今年の祭りは単なる展示にとどまらず、来場者が直接参加して楽しめるコンテンツを大幅に強化したのが特徴だ。時間帯ごとに体験イベントや公演が繰り広げられ、現場の熱気を高める。
代表プログラムは大規模参加イベント「山菜ビビンバ作り」だ。数千人が参加するこの催しは祭りの目玉として定着し、多くの来場者を集める見込みだ。あわせて山菜体験広場やレクリエーションも実施し、老若男女が一緒に楽しめる場を整える。
自然体験も強化される。日月山(イルウォルサン)一帯では山菜採取プログラムが行われ、参加者が実際に山菜を採取し、生態的特徴や活用法を学べる。事前の安全教育と移動案内も併せて行い、体験の充実を図る。
公演プログラムも多彩に構成された。地域芸術家の出演に加え、合唱やサックス演奏などジャンル別のステージが並び、祭りの雰囲気を盛り上げる。開幕日の祝賀公演を皮切りに「山菜ミュージックフェスタ」や「星明かりコンサート」といった夜間プログラムも展開し、昼夜を通じた文化行事が続く予定だ。

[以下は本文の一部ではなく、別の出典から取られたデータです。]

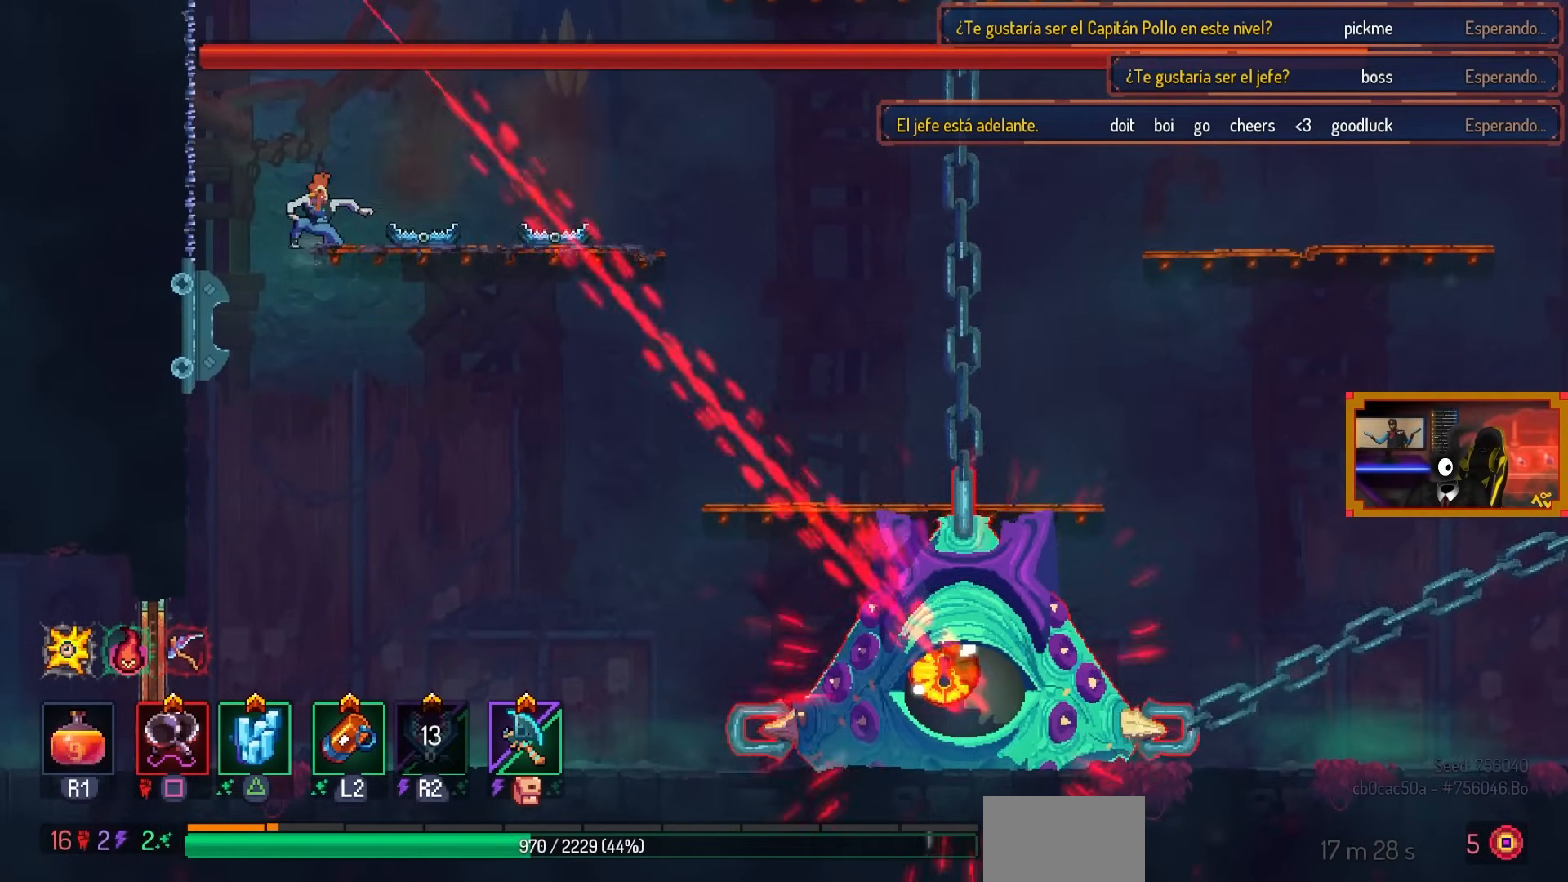
{"buttons": ["CIRCLE", "DPAD_RIGHT"], "left_stick": "center", "right_stick": "center", "events": [[100, "DPAD_RIGHT", "down"], [333, "CIRCLE", "down"]]}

文学と芸術を融合させた連携イベントも注目に値する。近隣の主室村(ジュシルマウル)では8日から9日にかけて「チョ・ジフン芸術祭」が開かれ、詩の朗読や講演、作文コンクール、上演など多彩なプログラムが行われる。訪問者は一か所で飲食や体験、文学イベントを同時に楽しめる。
特に家族連れを念頭に置いた体験型コンテンツを拡充し、世代を超えて参加する複合型祭りへの転換が期待される。祭りと文化イベントを連携させることで滞在型観光の効果を高める構想も盛り込まれている。
永陽郡の関係者は「山菜祭に文化行事を組み合わせ、来場者が長く滞在して楽しめるよう準備した」と述べ、「春の代表的な祭りとして定着させるため完成度を高める」と語った。